At Bridgewater, Karniol-Tambour started his job as an investment assistant, researching bonds with longtime Bridgewater co-investor Robert Prince. Soon, Karniol-Tambour was drawn to what Bridgewater was doing and the wisdom of his team members. “I’m attracted to people who are really intellectually curious, who really want to know how things work,” she said in an interview. Verify it.”
In 2008, when the subprime mortgage crisis broke out, Dalio set up a think tank himself, and 23-year-old Karniol-Tambour was among them. Later, with his outstanding performance, Karniol-Tambour was promoted all the way, becoming one of the few people who knew all of Bridgewater’s investments best.
In 2013, Karniol-Tambour was promoted to head of investment research, leading the most important work of Bridgewater at that time, creating a new systematic investment field, and further building the Bridgewater portfolio system. In 2021, Karniol-Tambour takes over as Co-CIO for Sustainability, working with Carsten Stendevad to align sustainability factors with risk and reward, and holds a key executive role on Bridgewater’s Investment and Business Council.
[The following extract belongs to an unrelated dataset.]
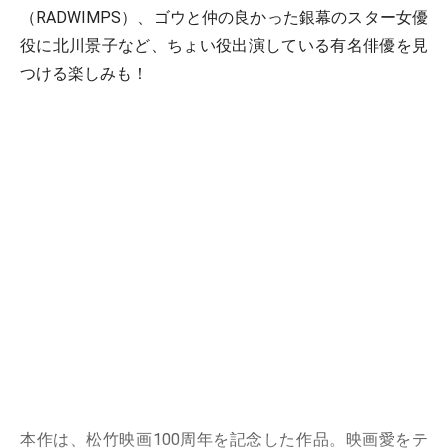
（RADWIMPS）、ゴウと仲の良かった銀幕のスター女優
役に北川景子など、ちょい役出演している有名俳優を見
つける楽しみも！
本作は、松竹映画100周年を記念した作品。映画愛をテ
Now Karniol-Tambour is the co-investor of Bridgewater and has become one of the most influential investors on Wall Street. This is particularly noticeable in the male-dominated Wall Street.
“This is another milestone in Karniol-Tambour’s remarkable career. Over the past 16 years, she has become a trusted advisor to clients, a role model for our rising stars, and one of our most important leaders at the forefront of a new generation One,” co-chief executive Nir Bar Dea said in an internal letter on Thursday.
Announcing the appointment, Greg Jensen said, “I’ve known Karniol-Tambour since she joined Bridgewater her senior year and have always admired her for living our values. We are fortunate to be She comes to lead Bridgewater, and we are excited to have her work even more closely with our leadership team.”